The one people are most likely to be into is the one they really can be in. There are entrances and exits on the side of a darkened theater display for a three-minute, 3-D experience of the city skyline.
● Bergdorf Goodman: The “Holidays on Ice” theme exists in a “sort-of time warp,” Hoey says. There are details from the 17th through 21st centuries — and all coated with a little glimmer and shimmer.
● Bloomingdale’s: A quick trip around the block seems a trip around the world, with oversized packages celebrating shopping around the world, including France, Italy, and China — and New York, of course.

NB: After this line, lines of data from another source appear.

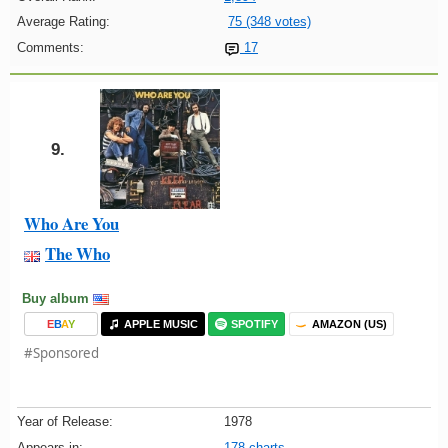
Average Rating:
75 (348 votes)
Comments:
17
9.
Who Are You
The Who
Buy album
E
B
A
Y
APPLE MUSIC
SPOTIFY
AMAZON (US)
#Sponsored
Year of Release:
1978
Appears in:
178 charts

● Henri Bendel: A celebration of the work of the late illustrator Al Hirschfeld, the windows peek into an imaginary dinner party — at a tony town house, of course — filled with the celebrities who so often were his subjects. The guest list includes Sarah Jessica Parker, Liza Minnelli, Marilyn Monroe, and Audrey Hepburn.
● Lord & Taylor: There’s also a party going on here. It’s part of the celebration of the traditional trappings of the season: shopping for gifts, taking tea, and kissing goodnight.
● Macy’s: A little boy journeys through an enchanted forest, meeting all sorts of extraordinary characters along the way, and comes away with belief in faith and some magical dreams.
● Saks Fifth Avenue: Snow falls from the sky in a 3-D light show. Or, could someone — or something — be shaking the snow from the rooftop? Follow the story of Yeti, an underappreciated snowmaker in Siberia.
● Tiffany & Co.: A miniature sleigh filled with boxes in Tiffany Blue visits an enchanting neighborhood on a snowy night.
Those are the landmarks, but some other retailers have wrapped up their flagship stores as presents, too, including Tommy Bahama, wishing shoppers “Happy Huladays” in a sea of potted palm trees, Banana Republic boasting a “candy shop,” and Kate Spade adding Swarovski crystals to the cityscape.